Because quotas, unfortunately, do not work. Economists know that they can create perverse incentives: It is not only demoralising for a player to know he’s preferred to someone else based on something else besides his skill-level, but quotas will cause wages of good black players to rise sharply in contrast to white players (especially those white players that compete in the same positions with black players). That could lead to interesting team dynamics. Expect less player rotation and more player burn-out as the best black players will be ‘forced’ by their unions to play as many games as possible. Also, expect to see more players from other African countries – or even African American players – because the quotas seem to be about race, not nationality. (WP has already acquired the services of a very skilled Kenyan.) It is not entirely coincidental that when Zimbabwean-born Beast Mtawarira showed the potential he did, there was a hasty process to grant him South African citizenship.

In a utopian world, SARU would roll out clinics and infrastructure and coaches to all of South Africa’s poorest schools and do what everyone loves to call “grassroots development”. That is nice, but it won’t get more black players in the national team. The only way to do that is to grant large numbers of bursaries to black children that shows ability to attend the elite rugby schools around South Africa. Let me put this more practically: The only way to ensure a 50% black Springbok team (with no quotas) in a decade is if SARU identify the top 1000 u/13, u/14 and u/15 black players and ensure that they all receive full bursaries to attend one of the top 20 schools in the country. And the best is: it won’t be that difficult to implement. Give support at higher levels too. Many black players do well at group-age level, but struggle to make the transition to professional player. That is because black students often face high financial demands from family or don’t have the financial support structures that more affluent white kids have. SARU can support provincial rugby academies to provide a holistic approach to player development. And why not start a South African B-team, with a 90% black selection criteria, to play frequently against high-quality opposition? There would be an audience for that, too, I promise.

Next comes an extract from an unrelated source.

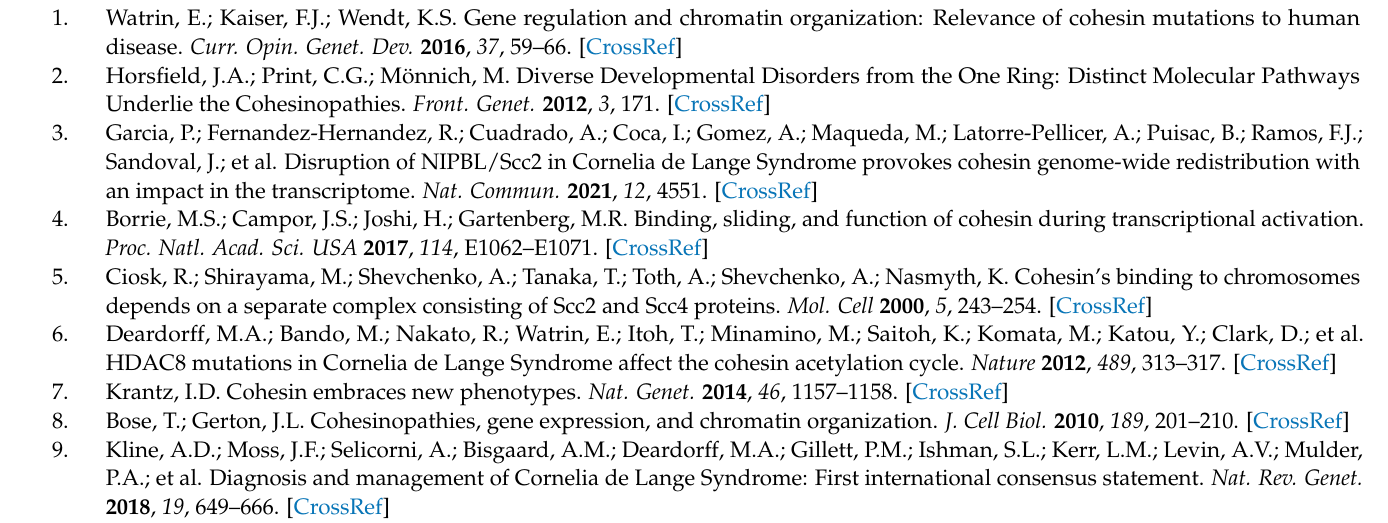
Nanostring approach. Table S3. Quantitative CpGs methylation results of IGF2/H19 (IC1), MEST, PEG10, GNAS and GNAS-AS1 DMRs in CTRL and CdLS cell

None of this is perfectly fair to everyone. There will still be many black kids that are excluded, the same as there are many white kids who are not exposed to soccer. But providing bursaries to kids with potential is a far more equitable (and realistic) approach than a quota system that will at best create unnecessary tensions and at worst fall flat (and cause much collateral damage) as such attempts have done in the past. Not only will bursaries broaden the pool of potential Springboks, but it will do so in a way that avoids the artificiality of affirmative action in the national team.

*There are exceptions, of course, like this guy.